### Requirements
**1)** Name every person mentioned by name in the passage on monenergism and monotheletism.
**2)** Locate each line of the records containing the string "exitDy", and copy those lines in full. Case counts.

### Text extract
------------------------

The Chalcedonian theologians showed awareness of the dangers of both forms of expression: ‘two energies/wills’ could sound like a Nestorian division of Christ, while ‘one energy/will’ could read like a surrender to the one-nature (miaphysite) Christology of the anti-Chalcedonians. In the seventh century, however, the emperors and patriarchs of Constantinople adopted first monenergism and then monotheletism, in the hope of winning back the miaphysites into communion with the imperial, Chalcedonian Church. Opponents of this policy accused it of being a revival of Apollinarianism – monotheletism being understood as a denial of the presence in Christ of a human faculty of will. Was this accurate? Or were the monenergists and monotheletes perfectly conventional in their understanding of Christ’s make-up and operation, in such a way that ‘one energy’ and ‘one will’ meant no more than the perfect and total cooperation of energies and wills in Christ?

Two recent books, both by Eastern Orthodox scholars, argue that monenergism and monotheletism were indeed Apollinarian,2 but much western scholarship has been sceptical.3 The question is hard to resolve, since we do not have enough monenergist and monothelete writing – perhaps there never was very much – and since one’s answer to the question will depend on whether one assumes that the great critics of monenergism and monotheletism (such as Sophronius of Jerusalem and Maximus the Confessor) must have known what they were talking about, or whether on the contrary one considers it more likely that the champions of monenergism and monotheletism were perfectly conventional in their understanding of Christ, despite the rules they tried to impose in the matter of terminology. This paper adopts the latter position; but I am not so sanguine as to imagine that I shall convince the other side. I am reminded of a remark made by the nineteenth-century English wit Sydney Smith on a visit to Edinburgh: he saw two women leaning out of their respective windows across a narrow alley to shout at each other, and commented, ‘Those two women will never agree: they are arguing from different premises.’

1 References, unless otherwise stated, are to volumes in Acta Conciliorum Oecumenicorum, Series 2, vol. 1, 2.1 or 2.2 (Berlin, 1984-92).

------------------------

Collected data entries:

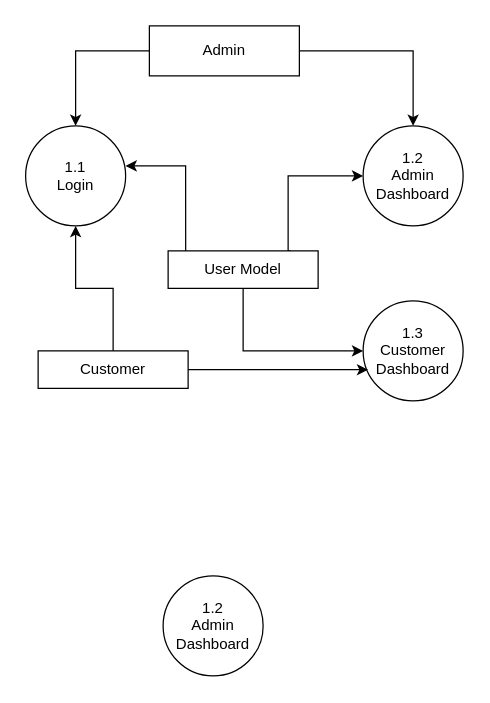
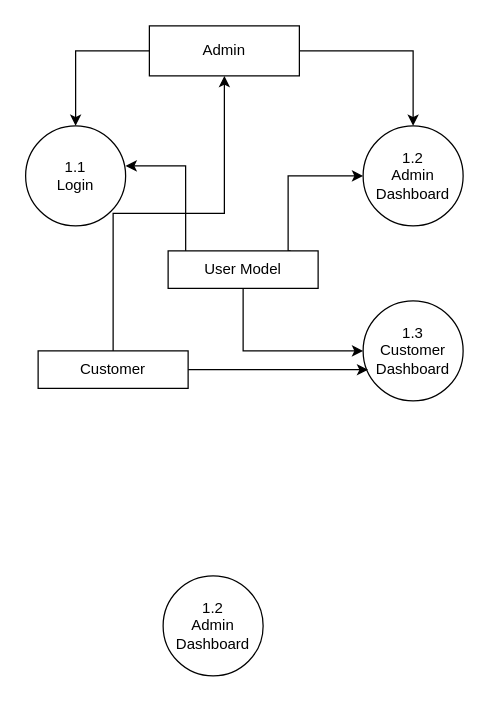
  <mxCell id="0" />
  <mxCell id="1" parent="0" />
  <mxCell id="2" style="edgeStyle=orthogonalEdgeStyle;rounded=0;orthogonalLoop=1;jettySize=auto;html=1;" edge="1" parent="1" source="4" target="5"><mxGeometry relative="1" as="geometry" /></mxCell>
  <mxCell id="3" style="edgeStyle=orthogonalEdgeStyle;rounded=0;orthogonalLoop=1;jettySize=auto;html=1;entryX=0.5;entryY=0;entryDx=0;entryDy=0;" edge="1" parent="1" source="4" target="6"><mxGeometry relative="1" as="geometry" /></mxCell>
  <mxCell id="4" value="Admin" style="rounded=0;whiteSpace=wrap;html=1;" vertex="1" parent="1"><mxGeometry x="119" y="20" width="120" height="40" as="geometry" /></mxCell>
  <mxCell id="5" value="1.2&lt;br&gt;Admin&lt;br&gt;Dashboard" style="ellipse;whiteSpace=wrap;html=1;aspect=fixed;" vertex="1" parent="1"><mxGeometry x="290" y="100" width="80" height="80" as="geometry" /></mxCell>
  <mxCell id="6" value="1.1&lt;br&gt;Login" style="ellipse;whiteSpace=wrap;html=1;aspect=fixed;" vertex="1" parent="1"><mxGeometry x="20" y="100" width="80" height="80" as="geometry" /></mxCell>
  <mxCell id="7" style="edgeStyle=orthogonalEdgeStyle;rounded=0;orthogonalLoop=1;jettySize=auto;html=1;entryX=0;entryY=0.5;entryDx=0;entryDy=0;exitX=0.817;exitY=0;exitDx=0;exitDy=0;exitPerimeter=0;" edge="1" parent="1" source="10" target="5"><mxGeometry relative="1" as="geometry"><Array as="points"><mxPoint x="230" y="200" /><mxPoint x="230" y="140" /></Array></mxGeometry></mxCell>
  <mxCell id="8" style="edgeStyle=orthogonalEdgeStyle;rounded=0;orthogonalLoop=1;jettySize=auto;html=1;entryX=1;entryY=0.4;entryDx=0;entryDy=0;entryPerimeter=0;exitX=0.117;exitY=0.033;exitDx=0;exitDy=0;exitPerimeter=0;" edge="1" parent="1" source="10" target="6"><mxGeometry relative="1" as="geometry" /></mxCell>
  <mxCell id="9" style="edgeStyle=orthogonalEdgeStyle;rounded=0;orthogonalLoop=1;jettySize=auto;html=1;entryX=0;entryY=0.5;entryDx=0;entryDy=0;" edge="1" parent="1" source="10" target="11"><mxGeometry relative="1" as="geometry"><Array as="points"><mxPoint x="194" y="280" /></Array></mxGeometry></mxCell>
  <mxCell id="10" value="User Model" style="rounded=0;whiteSpace=wrap;html=1;" vertex="1" parent="1"><mxGeometry x="134" y="200" width="120" height="30" as="geometry" /></mxCell>
  <mxCell id="11" value="1.3&lt;br&gt;Customer&lt;br&gt;Dashboard" style="ellipse;whiteSpace=wrap;html=1;aspect=fixed;" vertex="1" parent="1"><mxGeometry x="290" y="240" width="80" height="80" as="geometry" /></mxCell>
  <mxCell id="12" style="edgeStyle=orthogonalEdgeStyle;rounded=0;orthogonalLoop=1;jettySize=auto;html=1;entryX=0.05;entryY=0.688;entryDx=0;entryDy=0;entryPerimeter=0;" edge="1" parent="1" source="14" target="11"><mxGeometry relative="1" as="geometry" /></mxCell>
- <mxCell id="13" style="edgeStyle=orthogonalEdgeStyle;rounded=0;orthogonalLoop=1;jettySize=auto;html=1;entryX=0.5;entryY=1;entryDx=0;entryDy=0;" edge="1" parent="1" source="14" target="6"><mxGeometry relative="1" as="geometry" /></mxCell>
+ <mxCell id="13" style="edgeStyle=orthogonalEdgeStyle;rounded=0;orthogonalLoop=1;jettySize=auto;html=1;" edge="1" parent="1" source="14" target="4"><mxGeometry relative="1" as="geometry" /></mxCell>
  <mxCell id="14" value="Customer" style="rounded=0;whiteSpace=wrap;html=1;" vertex="1" parent="1"><mxGeometry x="30" y="280" width="120" height="30" as="geometry" /></mxCell>
  <mxCell id="15" value="1.2&lt;br&gt;Admin&lt;br&gt;Dashboard" style="ellipse;whiteSpace=wrap;html=1;aspect=fixed;" vertex="1" parent="1"><mxGeometry x="130" y="460" width="80" height="80" as="geometry" /></mxCell>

------------------------

### Answers to each task
**1)**
Sophronius of Jerusalem
Maximus the Confessor
Sydney Smith

**2)**
  <mxCell id="7" style="edgeStyle=orthogonalEdgeStyle;rounded=0;orthogonalLoop=1;jettySize=auto;html=1;entryX=0;entryY=0.5;entryDx=0;entryDy=0;exitX=0.817;exitY=0;exitDx=0;exitDy=0;exitPerimeter=0;" edge="1" parent="1" source="10" target="5"><mxGeometry relative="1" as="geometry"><Array as="points"><mxPoint x="230" y="200" /><mxPoint x="230" y="140" /></Array></mxGeometry></mxCell>
  <mxCell id="8" style="edgeStyle=orthogonalEdgeStyle;rounded=0;orthogonalLoop=1;jettySize=auto;html=1;entryX=1;entryY=0.4;entryDx=0;entryDy=0;entryPerimeter=0;exitX=0.117;exitY=0.033;exitDx=0;exitDy=0;exitPerimeter=0;" edge="1" parent="1" source="10" target="6"><mxGeometry relative="1" as="geometry" /></mxCell>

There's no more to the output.